Get your hand out of my pockets, JAAA!

Athletics track
An athletics track in a stadium (Photo credit: Nikolay Mitev)

This past week the Jamaica Athletics Administrative Association (JAAA) floated the thought of triggering a constitution-backed five per cent tax on elite professional athletes to aid its welfare and development programme. The idea was raised at a recent sit-down session between the JAAA leadership, and another local newspaper attended by President Gareth Gayle, Treasurer Ludlow Watts, Coach Maurice Wilson and noted athletics manager and agent Cubie Seegobin. While agreeing that such a move is expected to be an unpopular one among the island’s top track and field stars, noted athletics manager and agent Cubie Seegobin and highly regarded coach Maurice Wilson both believe that consideration should be given to the implementation of a cess programme.

It is instructive that the second vice-president at the JAAA and respected attorney-at-law, Lincoln Eatmon, believes that it is the right time to explore the idea while examining the potential benefits, challenges, and framework. In an interview with the media, Eatmon opined that “This has been a hot topic over the years because in fact there is provision for a cess that has just never been enforced. The decision was taken by the JAAA over the years not to enforce this cess because a lot of the athletes were not earning a lot. It’s a different situation now as some athletes do earn a lot but most of them really don’t and they just manage to get by. So, it’s something we would have to review to see whether it makes sense to enforce the provision for the cess, but the rules do provide process.”

Coach Wilson expressed the belief that “Such a levy is not only necessary but could prove beneficial under the right structure as the athletes ought to appreciate the role of the JAAA in the development of athletes.” Wilson opined, further, that it is important that the island’s top competitors understand their role in giving back directly to the sport and that they should pay something to that organization that would have contributed to their development.

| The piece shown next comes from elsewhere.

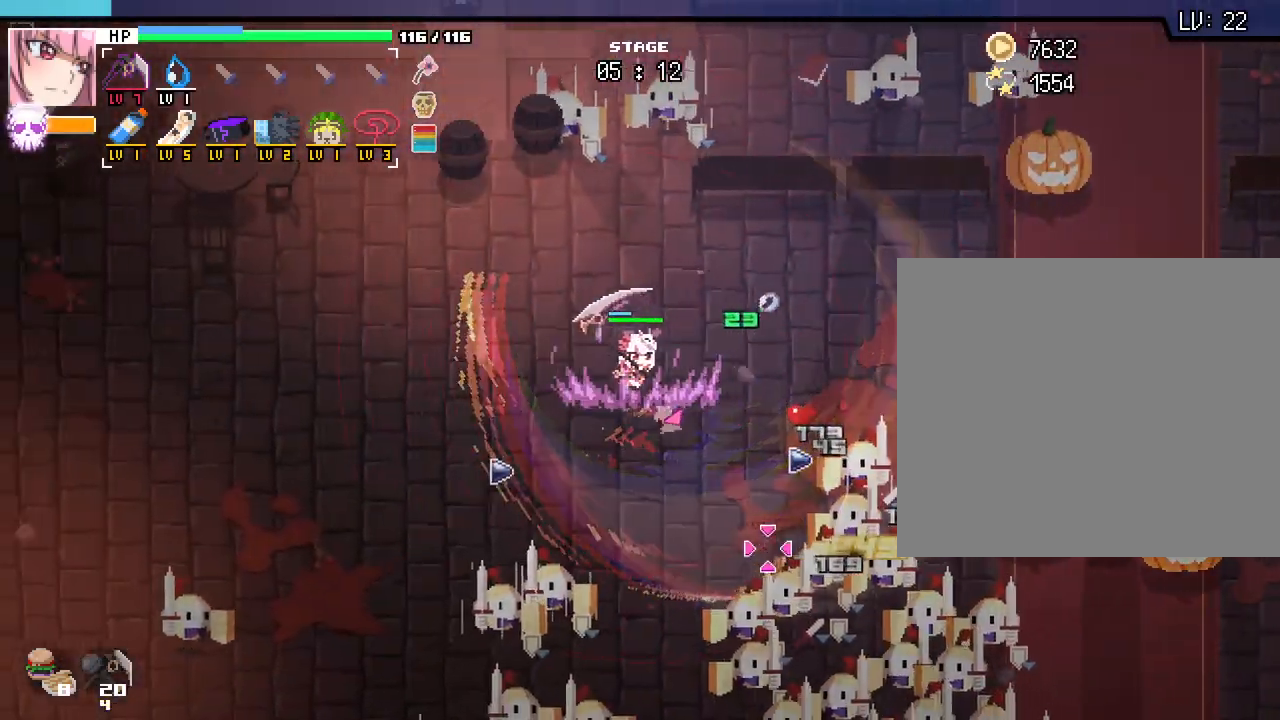
{"keys": ["a"], "mouse": [], "events": []}
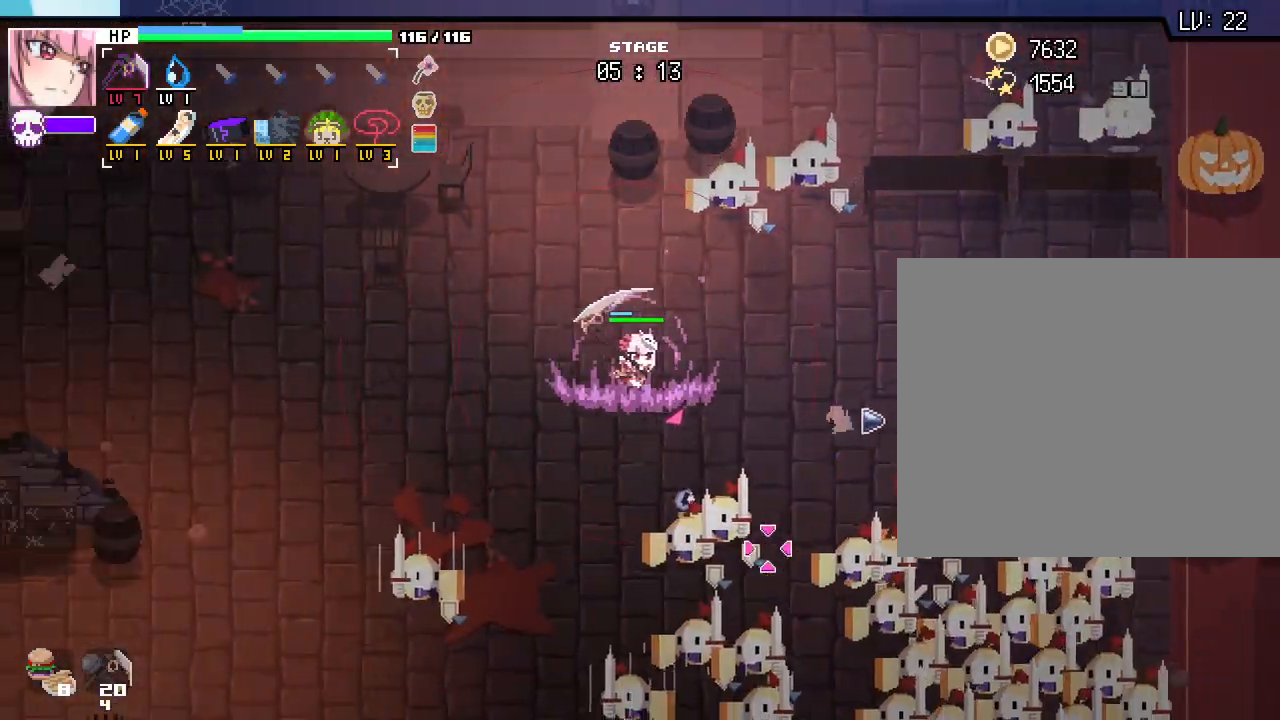
{"keys": ["a", "s"], "mouse": [], "events": [[333, "s", "down"]]}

Wilson went on to point out the benefits the athletes reap from the JAAA which allows them to move through the various levels from junior to senior athletes culminating with their attendance at the World Championships and the Olympic Games and that point at which they become celebrities and start to make money. According to him, someone invested in them, and that investment would have come from the island’s taxpayers.

The opinions expressed by these learned gentlemen of the JAAA were, in my opinion, quite telling. It sounded a bit like a plan to implement a “hold-dung, teck wheh” scheme. In fact, it also appeared to carry a tinge of jealousy, for those athletes who the JAAA executives deemed to be more successful. For these athletes, there is the huge cost of maintaining their levels of success. For these athletes, their athleticism is their business, and that business has a huge cost. Furthermore, these athletes are all taxpayers regardless of the jurisdictions that they currently reside in and would have to be contributing to the tax roll from the earnings they generate.

The idea of this ‘hold-dung teck wheh’ scheme flies in the face of the fact that Jamaica occupies a pre-eminent position as one of the most influential countries in the world of track and field athletics. The question that this discussion begs is that of the efforts made by the JAAA, certainly over the last 20 years to capitalize on its accrued power in the sport. Why not use the organization’s great clout to promote at least one international “Diamond League” style meet, bringing in some of the biggest names in athletics to the island? With proper planning, such a meet would provide significant income both from gate receipts, sponsorship, and television coverage among others that will provide funding for the kind of welfare projects mooted by the JAAA executives.

It seems all too easy that the JAAA executives are only able to look at how to spend monies earned by others as opposed to putting in the work necessary to justify their own existence. At least, Mr Seegobin, who has represented some of the island’s top athletes and who works closely with adidas-affiliated clubs Racers and Sprintec, is correct in his view that he does not expect any attempt by the JAAA to impose a levy to be met with support from the athletes who would be affected. I doubt too, Mr Seegobin, that members of the public will support such an idea.